Читать «Республика попов» онлайн - страница 34

Доминик Татарка

Пижурного, чеха, вполне характеризовала новелла о том, как он узнал о падении Варшавы. Облик Франё Лашута, наборщика типографии, принадлежавшей ранее старинному чешскому издательству «Мелантрих», с самого начала был четок. У него были утомленные близорукие глаза — он работал ночами, набирая гардистскую газету. Говорят о работниках физического или умственного труда — с тем же право следовало бы говорить о работниках труда зрительного. Лашут и люди, подобные ему, образованные, внимательные, каждый день пропускают через зрение гигантское множество всевозможных печатных изданий. Характера Лашут был невеселого и неразговорчивого, как будто потерпел крушение. Долго и молча он пережевывал вместе с едой свое недовольство. Когда Лашут поднимал голову от тарелки, у него было выражение, как у человека, у которого все плывет перед глазами в серых, бесформенных клочьях тумана. Таким и запомнился он «с самого начала».

Специи, которыми пани Ахинка приправляла все блюда, фанфары, гремящее радио, марши Глинковской гарды — «Мы Глинковская гарда, Глинка наш отец» — и «Сообщения германской главной ставки» — все это творило атмосферу тех душных дней и лет, в которых пропадали люди.

3

На второй или на третий день после того, как уехал племянник, собрался в город и американец. Заходил еще к Маргите, жаловался, что тоскливо ему в деревне. Маргита вздыхала, соглашалась шепотом — да, конечно, господи боже, привык он за столько лет к другой жизни в заморской стране…

И он сказал мудрое слово:

— А тут люди залезают в избы, как медведь на зиму. И нет тогда в деревне ничего, кроме грязи непролазной.

Очень уж торжественным каким-то показался Ян Менкина Маргите. Таким он бывал, когда собирался обратно за море. Не хотелось ей спорить с ним. И она промолчала.

— Ну, я поехал, — сказал он.

— Янко, что я тебя забыла спросить.

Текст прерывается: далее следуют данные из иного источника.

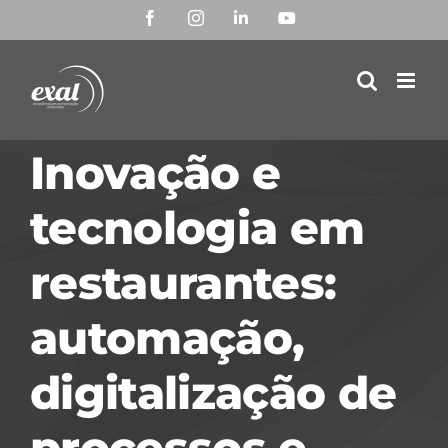
Ir
Facebook
Instagram
LinkedIn
YouTube
para
o
conteúdo
Inovação e
tecnologia em
restaurantes:
automação,
digitalização de
processos e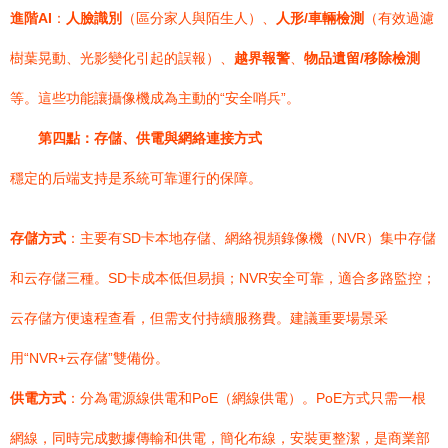
進階AI
：
人臉識別
（區分家人與陌生人）、
人形/車輛檢測
（有效過濾
樹葉晃動、光影變化引起的誤報）、
越界報警
、
物品遺留/移除檢測
等。這些功能讓攝像機成為主動的“安全哨兵”。
第四點：存儲、供電與網絡連接方式
穩定的后端支持是系統可靠運行的保障。
存儲方式
：主要有SD卡本地存儲、網絡視頻錄像機（NVR）集中存儲
和云存儲三種。SD卡成本低但易損；NVR安全可靠，適合多路監控；
云存儲方便遠程查看，但需支付持續服務費。建議重要場景采
用“NVR+云存儲”雙備份。
供電方式
：分為電源線供電和PoE（網線供電）。PoE方式只需一根
網線，同時完成數據傳輸和供電，簡化布線，安裝更整潔，是商業部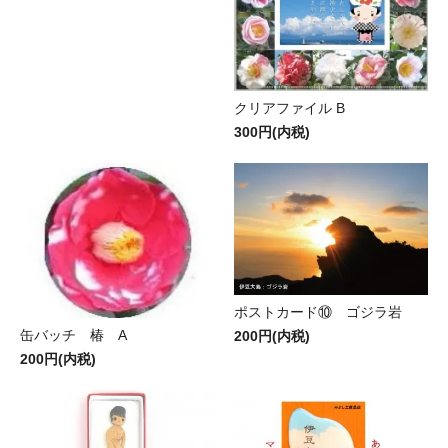
クリアファイル B
300円(内税)
ポストカード⑩ ゴジラ岩
缶バッチ 椿 A
200円(内税)
200円(内税)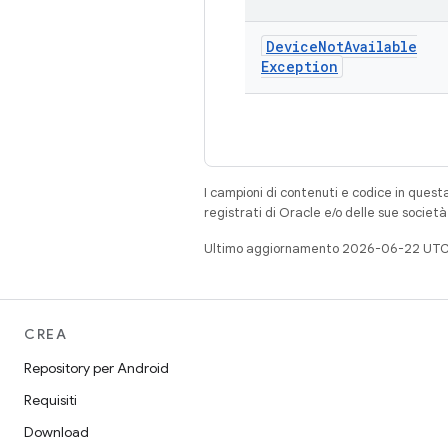
Device
Not
Available
Exception
I campioni di contenuti e codice in quest
registrati di Oracle e/o delle sue societ
Ultimo aggiornamento 2026-06-22 UTC
CREA
Repository per Android
Requisiti
Download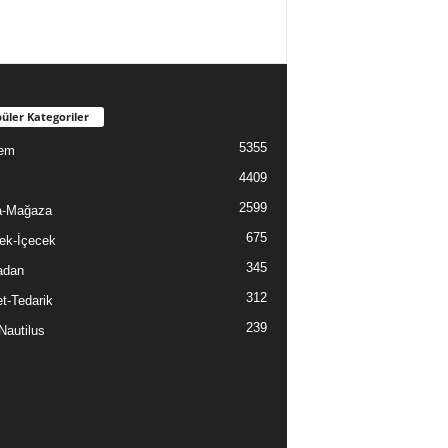
üler Kategoriler
5355
em
4409
2599
a-Mağaza
675
ek-İçecek
345
adan
312
t-Tedarik
239
Nautilus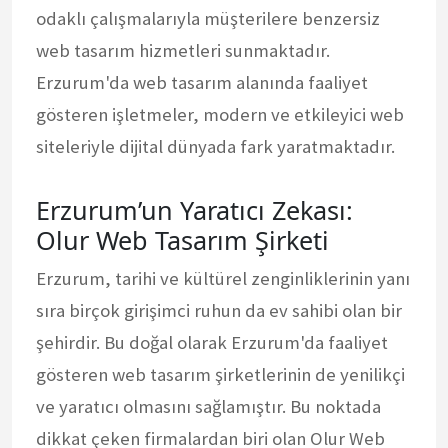
odaklı çalışmalarıyla müşterilere benzersiz
web tasarım hizmetleri sunmaktadır.
Erzurum'da web tasarım alanında faaliyet
gösteren işletmeler, modern ve etkileyici web
siteleriyle dijital dünyada fark yaratmaktadır.
Erzurum’un Yaratıcı Zekası:
Olur Web Tasarım Şirketi
Erzurum, tarihi ve kültürel zenginliklerinin yanı
sıra birçok girişimci ruhun da ev sahibi olan bir
şehirdir. Bu doğal olarak Erzurum'da faaliyet
gösteren web tasarım şirketlerinin de yenilikçi
ve yaratıcı olmasını sağlamıştır. Bu noktada
dikkat çeken firmalardan biri olan Olur Web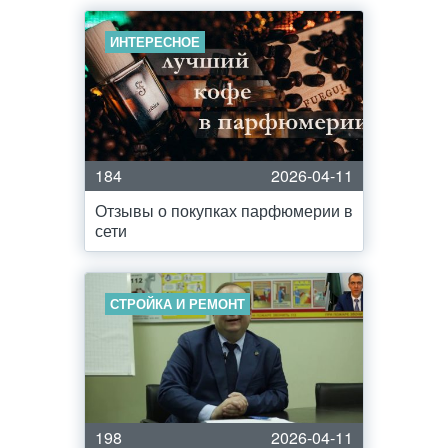
ИНТЕРЕСНОЕ
184
2026-04-11
Отзывы о покупках парфюмерии в
сети
СТРОЙКА И РЕМОНТ
198
2026-04-11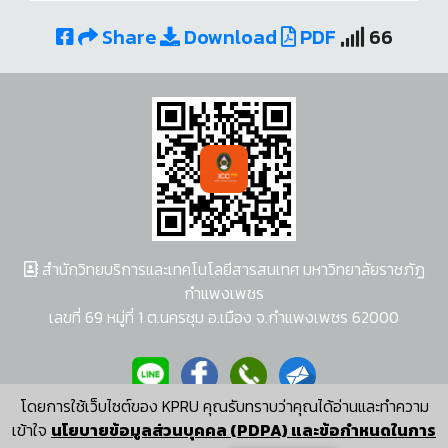
Share
Download
PDF
66
สำนักวิทยบริการและเทคโนโลยีสารสนเทศ มหาวิทยาลัยราชภัฏ
กำแพงเพชร
เลขที่ 69 หมู่ที่ 1 ต.นครชุม อ.เมือง จ.กำแพงเพชร 62000
โดยการใช้เว็บไซต์ของ KPRU คุณรับทราบว่าคุณได้อ่านและทำความ
ผู้พัฒนาระบบ อนุชา พวงผกา
เข้าใจ
นโยบายข้อมูลส่วนบุคคล (PDPA) และข้อกำหนดในการ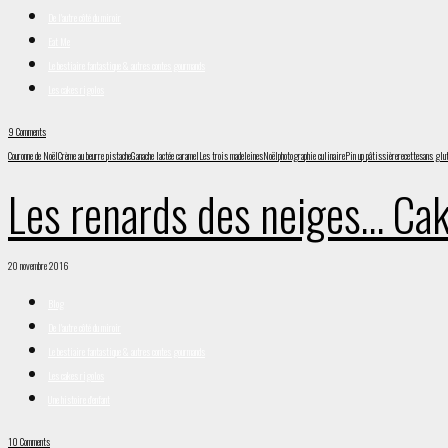
De l'autre côté du miroir
Eat Me
Le bestiaire fantastique & autres contes gourmands
Les cakes rigolos
9 Comments
Couronne de Noël
Crème au beurre pistache
Ganache lactée caramel
Les trois madeleines
Noël
photographie culinaire
Pin up pâtissière
recette
sans glu
Les renards des neiges… Cak
20 novembre 2016
Blog
De l'autre côté du miroir
Le bestiaire fantastique & autres contes gourmands
Les cakes rigolos
Une histoire d'enfant
10 Comments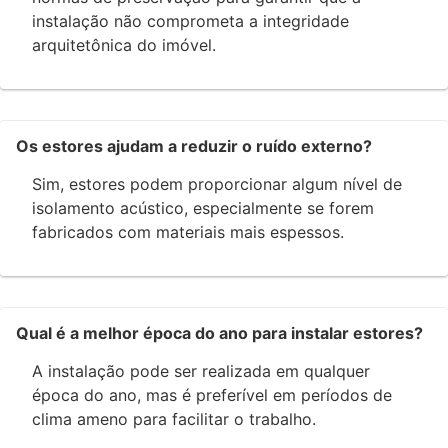
instalação não comprometa a integridade
arquitetônica do imóvel.
Os estores ajudam a reduzir o ruído externo?
Sim, estores podem proporcionar algum nível de
isolamento acústico, especialmente se forem
fabricados com materiais mais espessos.
Qual é a melhor época do ano para instalar estores?
A instalação pode ser realizada em qualquer
época do ano, mas é preferível em períodos de
clima ameno para facilitar o trabalho.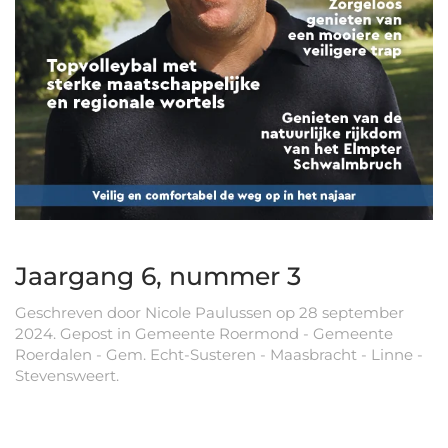
Jaargang 6, nummer 3
Geschreven door
Nicole Paulussen
op
28 september
2024
. Gepost in
Gemeente Roermond - Gemeente
Roerdalen - Gem. Echt-Susteren - Maasbracht - Linne -
Stevensweert
.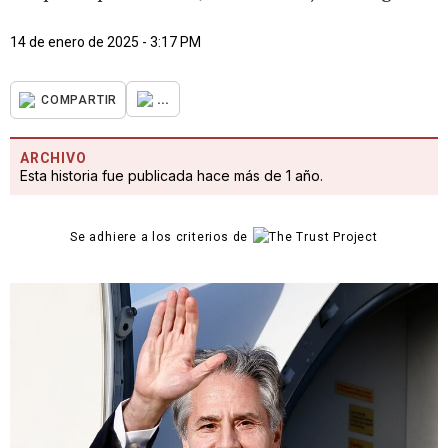
14 de enero de 2025 - 3:17 PM
...
COMPARTIR
ARCHIVO
Esta historia fue publicada hace más de 1 año.
Se adhiere a los criterios de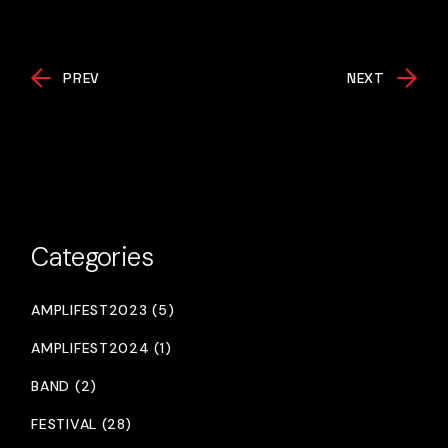
PREV
NEXT
Categories
AMPLIFEST2023 (5)
AMPLIFEST2024 (1)
BAND (2)
FESTIVAL (28)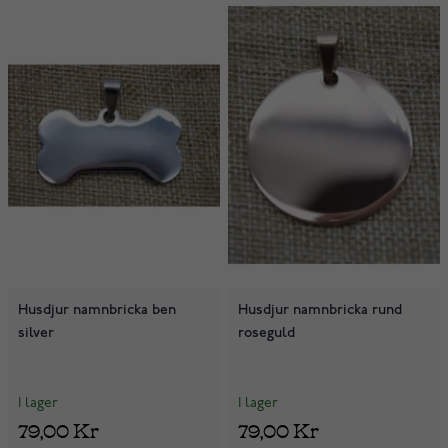
Husdjur namnbricka ben
Husdjur namnbricka rund
silver
roseguld
I lager
I lager
79,00 Kr
79,00 Kr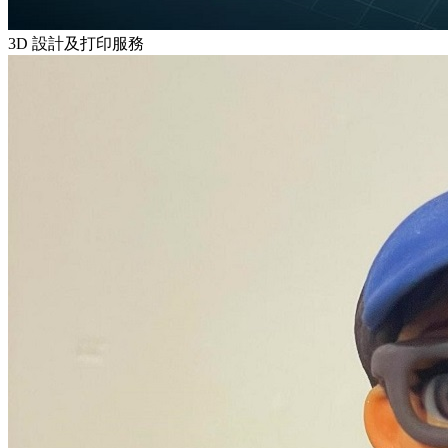
3D 設計及打印服務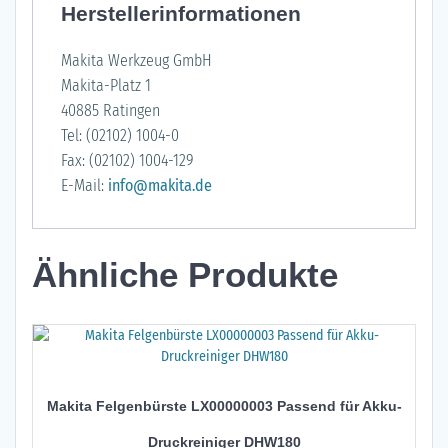
Herstellerinformationen
Makita Werkzeug GmbH
Makita-Platz 1
40885 Ratingen
Tel: (02102) 1004-0
Fax: (02102) 1004-129
E-Mail:
info@makita.de
Ähnliche Produkte
Makita Felgenbürste LX00000003 Passend für Akku-
Druckreiniger DHW180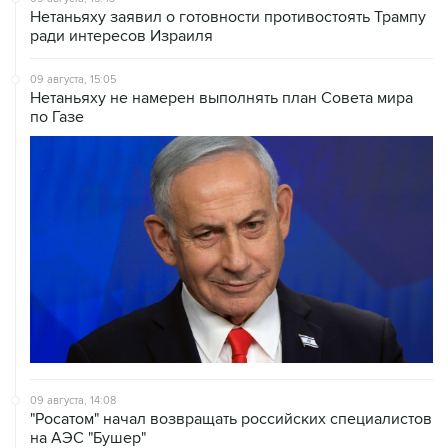
09 августа, 15:05
Нетаньяху не намерен выполнять план Совета мира
по Газе
09 августа, 14:08
"Росатом" начал возвращать российских специалистов
на АЭС "Бушер"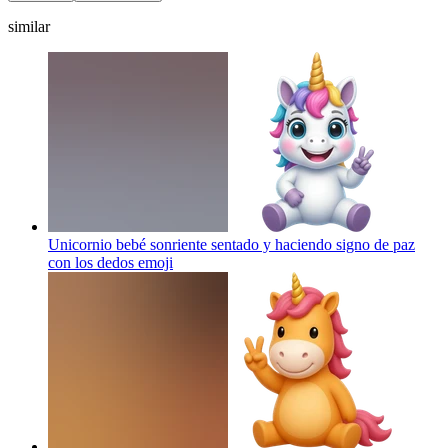
similar
Unicornio bebé sonriente sentado y haciendo signo de paz
con los dedos
emoji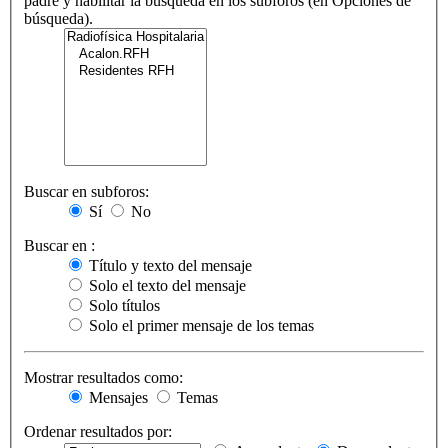
padre y habilitar la búsqueda en los subforos (en Opciones de
búsqueda).
Buscar en subforos:
Sí
No
Buscar en :
Título y texto del mensaje
Solo el texto del mensaje
Solo títulos
Solo el primer mensaje de los temas
Mostrar resultados como:
Mensajes
Temas
Ordenar resultados por: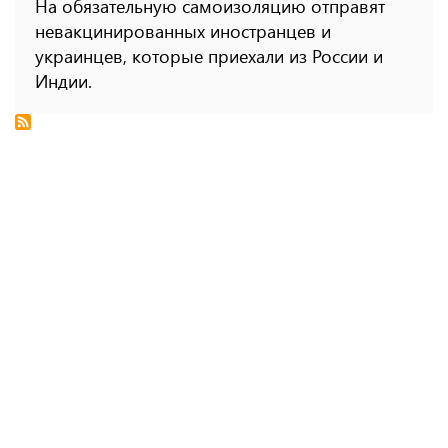
На обязательную самоизоляцию отправят
невакцинированных иностранцев и
украинцев, которые приехали из России и
Индии.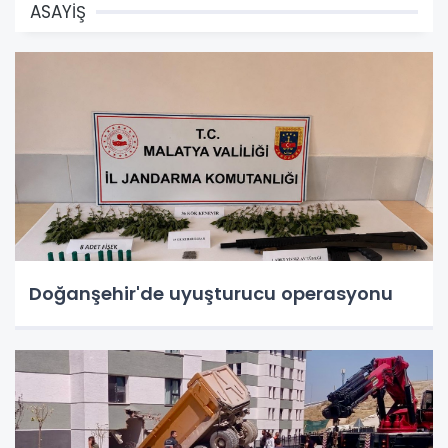
ASAYİŞ
Doğanşehir'de uyuşturucu operasyonu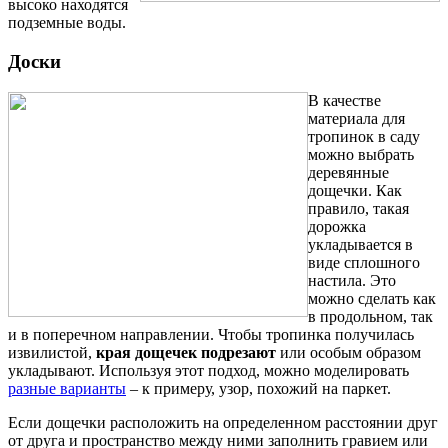
высоко находятся
подземные воды.
Доски
В качестве
материала для
тропинок в саду
можно выбрать
деревянные
дощечки. Как
правило, такая
дорожка
укладывается в
виде сплошного
настила. Это
можно сделать как
в продольном, так
и в поперечном направлении. Чтобы тропинка получилась
извилистой,
края дощечек подрезают
или особым образом
укладывают. Используя этот подход, можно моделировать
разные варианты
– к примеру, узор, похожий на паркет.
Если дощечки расположить на определенном расстоянии друг
от друга и пространство между ними заполнить гравием или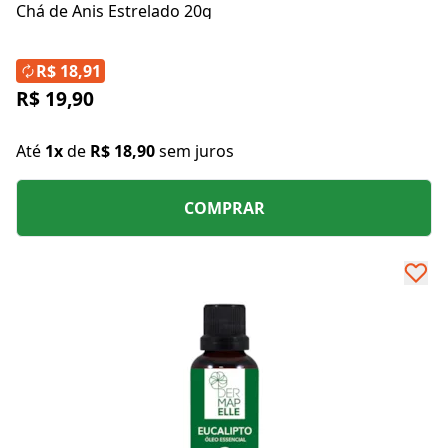
Chá de Anis Estrelado 20g
R$ 18,91
R$ 19,90
Até
1x
de
R$ 18,90
sem juros
COMPRAR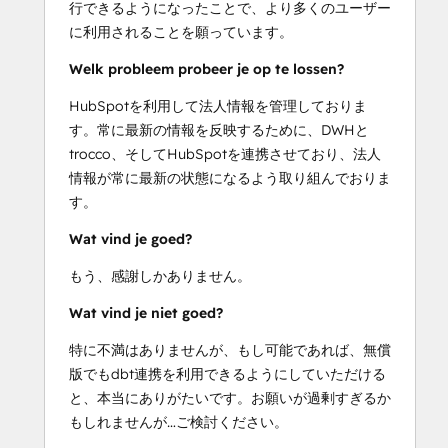
行できるようになったことで、より多くのユーザー
に利用されることを願っています。
Welk probleem probeer je op te lossen?
HubSpotを利用して法人情報を管理しておりま
す。常に最新の情報を反映するために、DWHと
trocco、そしてHubSpotを連携させており、法人
情報が常に最新の状態になるよう取り組んでおりま
す。
Wat vind je goed?
もう、感謝しかありません。
Wat vind je niet goed?
特に不満はありませんが、もし可能であれば、無償
版でもdbt連携を利用できるようにしていただける
と、本当にありがたいです。お願いが過剰すぎるか
もしれませんが…ご検討ください。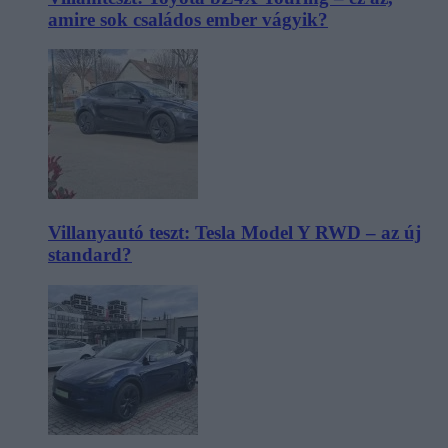
amire sok családos ember vágyik?
Villanyautó teszt: Tesla Model Y RWD – az új
standard?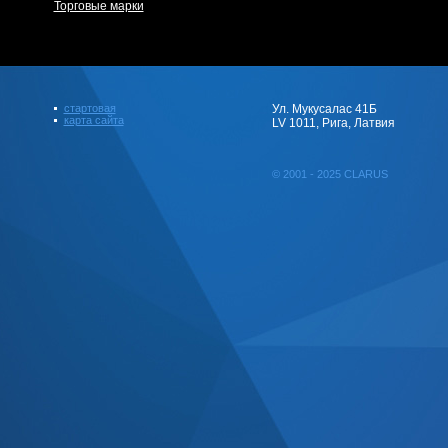
Торговые марки
стартовая
Ул. Мукусалас 41Б
карта сайта
LV 1011, Рига, Латвия
© 2001 - 2025 CLARUS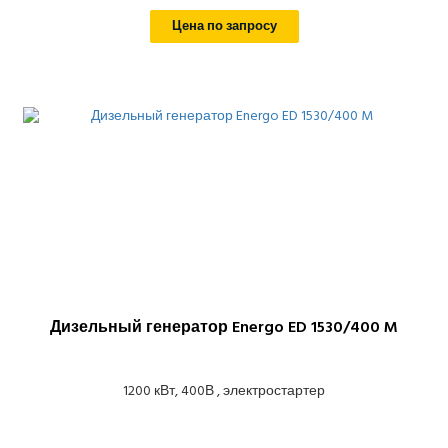
Цена по запросу
Дизельный генератор Energo ED 1530/400 M
1200 кВт, 400В , электростартер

Твой большой кофр-то уж прислали из Гамбурга?

Родным говорили, что американец только оттого задерживается в деревне, что ждет свой большой кофр, который должен прибыть малой скоростью.

Вот и все, что было меж ними сказано.

Нет, если крестьяне сейчас заползают в свои норы, то и он, как медведь, убирается для зимней спячки, — думал Менкина-американец, забившись в угол вагона и робко посматривая оттуда на белый свет. Склоны гор, клочки пашен, уложенные одни выше других, как ступеньки лестницы, вырубки — ни лес, ни пастбище, — ничто, даже деревни не могли ободрить его. В который раз смотрел он на них, и всегда они были такие вот бедные, всегда неизменные — как судьба. Когда выходил Менкина в Жилине, неся тяжелые чемоданы, мир казался ему будто в тумане, и все густел этот туман — так близорукий человек видит окружающее через запотевшие очки. Менкина часто останавливался, вытирал лоб — вытирал не пот, но неопределенный страх. Его пугало, что он так сразу постарел, будто сослепу свалился в яму старости. Было ему гораздо хуже, чем когда он впервые высаживался на незнакомых берегах Америки. Берега старости ведь еще менее изведаны… Отсюда нет возврата. От старости не излечишься. Уж это непоправимо. И вышло впустую то, о чем он мечтал столько лет: что заживут в конце концов они вместе — он, Маргита и Томаш.